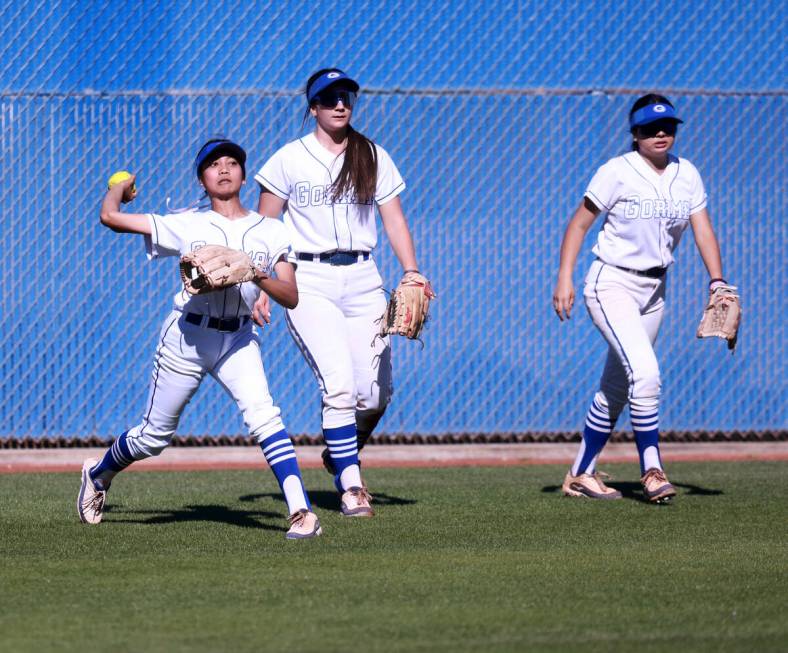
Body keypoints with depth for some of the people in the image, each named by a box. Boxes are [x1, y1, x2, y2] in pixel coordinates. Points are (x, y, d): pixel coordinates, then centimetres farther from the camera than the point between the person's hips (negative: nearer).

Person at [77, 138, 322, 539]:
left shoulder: (270, 233, 3)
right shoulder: (188, 226, -2)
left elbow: (291, 298, -3)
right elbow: (110, 217, -3)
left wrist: (261, 277, -22)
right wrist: (121, 187, 18)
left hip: (239, 341, 1)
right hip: (187, 337, -1)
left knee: (263, 416, -24)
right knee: (154, 437, 11)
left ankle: (300, 510, -30)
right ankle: (99, 474, 41)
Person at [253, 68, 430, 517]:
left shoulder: (374, 158, 10)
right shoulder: (290, 159, 3)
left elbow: (394, 219, 8)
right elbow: (263, 228, 5)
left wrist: (412, 273, -5)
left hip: (362, 279, 3)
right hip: (309, 281, -3)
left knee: (376, 394, -3)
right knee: (339, 384, -18)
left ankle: (340, 455, 27)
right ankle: (351, 486, -13)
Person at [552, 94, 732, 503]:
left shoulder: (687, 175, 4)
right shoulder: (617, 173, -12)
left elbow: (703, 229, 2)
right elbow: (579, 223, -8)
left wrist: (717, 281, -11)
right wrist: (564, 278, -16)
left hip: (654, 291, 6)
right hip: (612, 287, -6)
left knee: (615, 390, 10)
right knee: (645, 373, -22)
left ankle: (580, 476, 20)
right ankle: (652, 472, -15)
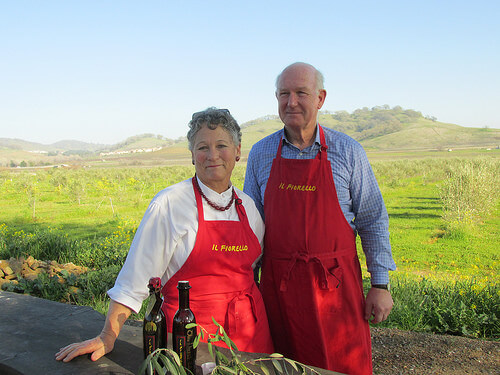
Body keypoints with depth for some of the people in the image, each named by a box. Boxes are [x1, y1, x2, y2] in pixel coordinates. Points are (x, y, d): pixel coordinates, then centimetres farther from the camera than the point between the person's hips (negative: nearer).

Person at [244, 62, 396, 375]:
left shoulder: (348, 152, -1)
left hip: (336, 283, -1)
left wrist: (380, 284, 0)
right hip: (278, 283, 2)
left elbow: (373, 220, 3)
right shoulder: (260, 154, 4)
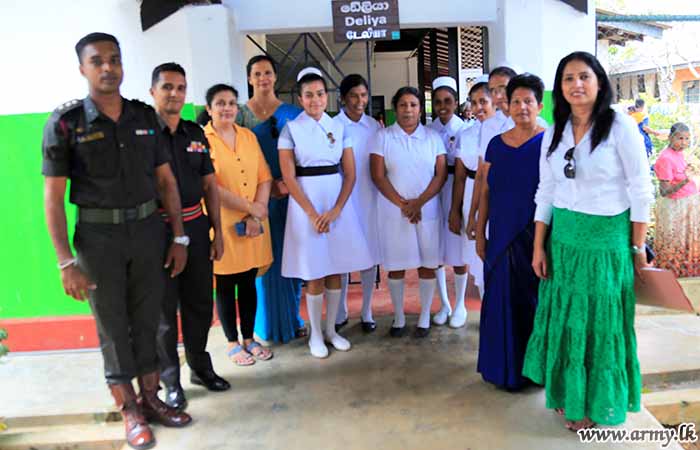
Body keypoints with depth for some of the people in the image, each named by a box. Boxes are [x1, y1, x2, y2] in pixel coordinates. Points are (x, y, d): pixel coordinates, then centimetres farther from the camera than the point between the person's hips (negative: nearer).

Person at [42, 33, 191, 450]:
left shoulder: (145, 116, 4)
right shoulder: (65, 122, -6)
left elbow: (166, 180, 7)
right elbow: (53, 197, -6)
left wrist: (179, 237, 3)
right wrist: (66, 262, -12)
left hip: (148, 229, 3)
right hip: (98, 235, -2)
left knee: (147, 320, 12)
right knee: (113, 326, 8)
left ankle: (151, 398, 29)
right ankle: (130, 411, 23)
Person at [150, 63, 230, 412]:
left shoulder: (196, 134, 11)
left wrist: (217, 231, 10)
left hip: (196, 228, 5)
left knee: (199, 303, 13)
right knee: (164, 309, 7)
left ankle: (200, 366, 31)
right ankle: (170, 380, 21)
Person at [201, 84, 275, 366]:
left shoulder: (248, 136, 9)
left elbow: (264, 178, 4)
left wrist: (255, 216, -9)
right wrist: (251, 207, -13)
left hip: (253, 223, 4)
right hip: (222, 223, -4)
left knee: (249, 282, 13)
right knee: (225, 285, 8)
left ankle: (249, 338, 27)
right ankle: (232, 343, 23)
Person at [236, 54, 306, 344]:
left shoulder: (292, 113, 6)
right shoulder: (241, 113, 3)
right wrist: (269, 184, -10)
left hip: (290, 193, 1)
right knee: (266, 259, 3)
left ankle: (293, 318, 22)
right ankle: (270, 323, 17)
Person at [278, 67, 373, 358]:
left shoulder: (339, 127, 6)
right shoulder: (291, 129, -2)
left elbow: (350, 173, 3)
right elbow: (288, 177, -7)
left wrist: (336, 210, -10)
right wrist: (312, 214, -12)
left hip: (338, 201, 3)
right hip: (306, 202, -3)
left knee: (336, 270, 9)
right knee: (314, 273, 3)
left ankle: (331, 329, 25)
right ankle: (315, 334, 19)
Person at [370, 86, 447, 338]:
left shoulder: (433, 137, 7)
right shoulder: (383, 137, 2)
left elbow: (441, 174, 0)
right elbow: (378, 176, -4)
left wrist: (419, 202, -13)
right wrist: (402, 204, -12)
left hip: (427, 210, 1)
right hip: (393, 211, -1)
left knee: (427, 265, 5)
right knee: (396, 265, 5)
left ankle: (424, 317, 19)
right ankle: (398, 318, 20)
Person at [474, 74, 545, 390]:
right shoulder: (496, 144, 9)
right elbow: (485, 192, 11)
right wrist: (480, 233, 8)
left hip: (538, 237, -4)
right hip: (502, 237, 4)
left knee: (535, 301, 5)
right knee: (501, 301, 10)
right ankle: (505, 368, 26)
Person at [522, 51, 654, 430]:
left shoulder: (620, 126, -10)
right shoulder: (555, 132, 4)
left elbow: (640, 192, -8)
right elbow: (545, 193, 6)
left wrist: (638, 249, -6)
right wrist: (539, 246, 3)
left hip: (607, 238, -4)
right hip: (563, 237, 4)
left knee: (601, 322, 8)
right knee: (564, 318, 13)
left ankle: (597, 403, 28)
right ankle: (567, 392, 34)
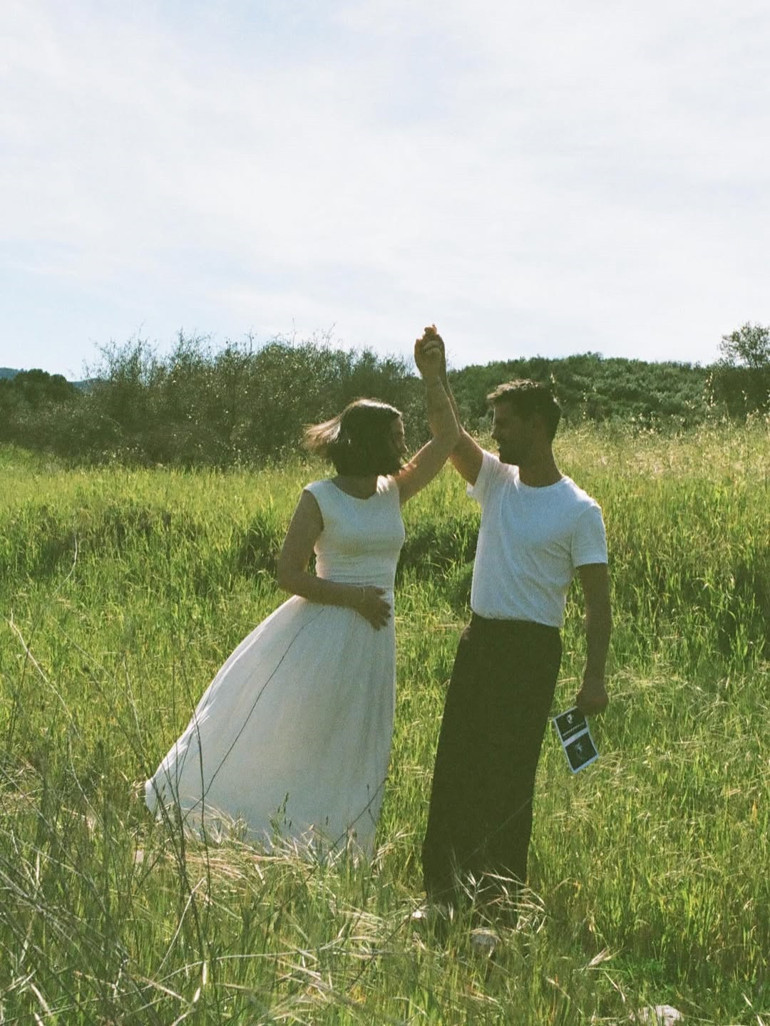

----

* PROBLEM DETAILS *
Repeat every record exactly, but not the pictures.

* EXPECTED ANSWER *
Body keypoints with depth for some of the people in the image, each named by a box. Boxes are [x1, y1, x2, y2] in pixel coordinates. Points are (x, y, d): pixel coordinates, then centimetres farther from the camera than the point between the person's hips (negative: nearer).

Person at [77, 138, 322, 539]:
left shoulder: (270, 233, 3)
right shoulder: (188, 226, -2)
left elbow: (291, 298, -3)
right elbow: (110, 217, -3)
left wrist: (261, 277, -22)
right wrist: (121, 187, 18)
left hip: (239, 341, 1)
right hip: (187, 337, -1)
left knee: (263, 416, -24)
right knee: (154, 437, 11)
left ankle: (300, 510, -30)
right ankle: (99, 474, 41)
Person at [253, 68, 430, 517]:
left shoulder: (374, 158, 10)
right shoulder: (290, 159, 3)
left elbow: (394, 219, 8)
right elbow: (263, 228, 5)
left wrist: (412, 273, -5)
left hip: (362, 279, 3)
right hip: (309, 281, -3)
left knee: (376, 394, -3)
right knee: (339, 384, -18)
left ankle: (340, 455, 27)
right ankle: (351, 486, -13)
Person at [552, 94, 732, 503]:
left shoulder: (687, 175, 4)
right shoulder: (617, 173, -12)
left elbow: (703, 229, 2)
right elbow: (579, 223, -8)
left wrist: (717, 281, -11)
right wrist: (564, 278, -16)
left hip: (654, 291, 6)
right hip: (612, 287, -6)
left knee: (615, 390, 10)
right knee: (645, 373, -22)
left ankle: (580, 476, 20)
right ankle: (652, 472, -15)
Body keypoints with depth for some of the people in the image, each named by a box. Boxes are [x1, y1, x2, y2] in pixel coordinates. Points are (x, y, d): pixel coordinates, then centimetres farther from the camera than the point between the person's hips (negative: nearer).

Person at [244, 62, 396, 375]:
left shoulder: (348, 152, -1)
left hip: (336, 283, -1)
left wrist: (380, 284, 0)
right hip: (278, 283, 2)
left elbow: (373, 220, 3)
right shoulder: (260, 154, 4)
Body keypoints with depth for some of the people in the image, each named by a box. Boxes are [x1, y1, x2, y2] in pixel coordinates. Points are (x, y, d): pixel coordinates, then centimetres farther from the camera than the point between the person's hips (negative: nearer).

Person at [42, 33, 191, 450]:
left shoulder: (145, 116, 4)
right shoulder: (65, 122, -6)
left elbow: (166, 180, 7)
right elbow: (53, 197, -6)
left wrist: (179, 237, 3)
right wrist: (66, 262, -12)
left hip: (148, 229, 3)
right hip: (98, 235, -2)
left knee: (147, 320, 12)
right knee: (113, 326, 8)
left ankle: (151, 398, 29)
right ankle: (130, 411, 23)
Person at [150, 63, 230, 412]:
left shoulder: (196, 134, 11)
left wrist: (217, 231, 10)
left hip: (196, 228, 5)
left knee: (199, 303, 13)
right knee: (164, 309, 7)
left ankle: (200, 366, 31)
right ankle: (170, 380, 21)
Person at [201, 84, 275, 366]:
left shoulder: (248, 136, 9)
left elbow: (264, 178, 4)
left wrist: (255, 216, -9)
right wrist: (251, 207, -13)
left hip: (253, 223, 4)
right hip: (222, 223, -4)
left knee: (249, 282, 13)
right knee: (225, 285, 8)
left ankle: (249, 338, 27)
right ankle: (232, 343, 23)
Person at [236, 54, 306, 344]:
left shoulder: (292, 113, 6)
right shoulder: (241, 113, 3)
right wrist: (269, 184, -10)
left hip: (290, 193, 1)
right knee: (266, 259, 3)
left ankle: (293, 318, 22)
right ankle: (270, 323, 17)
Person at [278, 67, 373, 358]:
left shoulder: (339, 127, 6)
right shoulder: (291, 129, -2)
left elbow: (350, 173, 3)
right elbow: (288, 177, -7)
left wrist: (336, 210, -10)
right wrist: (312, 214, -12)
left hip: (338, 201, 3)
right hip: (306, 202, -3)
left knee: (336, 270, 9)
right knee: (314, 273, 3)
left ankle: (331, 329, 25)
right ankle: (315, 334, 19)
Person at [370, 86, 447, 338]:
left shoulder: (433, 137, 7)
right shoulder: (383, 137, 2)
left elbow: (441, 174, 0)
right elbow: (378, 176, -4)
left wrist: (419, 202, -13)
right wrist: (402, 204, -12)
left hip: (427, 210, 1)
right hip: (393, 211, -1)
left knee: (427, 265, 5)
right knee: (396, 265, 5)
left ankle: (424, 317, 19)
right ankle: (398, 318, 20)
Person at [474, 74, 545, 390]:
right shoulder: (496, 144, 9)
right elbow: (485, 192, 11)
right wrist: (480, 233, 8)
left hip: (538, 237, -4)
right hip: (502, 237, 4)
left knee: (535, 301, 5)
right knee: (501, 301, 10)
right ankle: (505, 368, 26)
Person at [522, 51, 654, 430]:
left shoulder: (620, 126, -10)
right shoulder: (555, 132, 4)
left elbow: (640, 192, -8)
right elbow: (545, 193, 6)
left wrist: (638, 249, -6)
right wrist: (539, 246, 3)
left hip: (607, 238, -4)
right hip: (563, 237, 4)
left knee: (601, 322, 8)
right knee: (564, 318, 13)
left ankle: (597, 403, 28)
right ankle: (567, 392, 34)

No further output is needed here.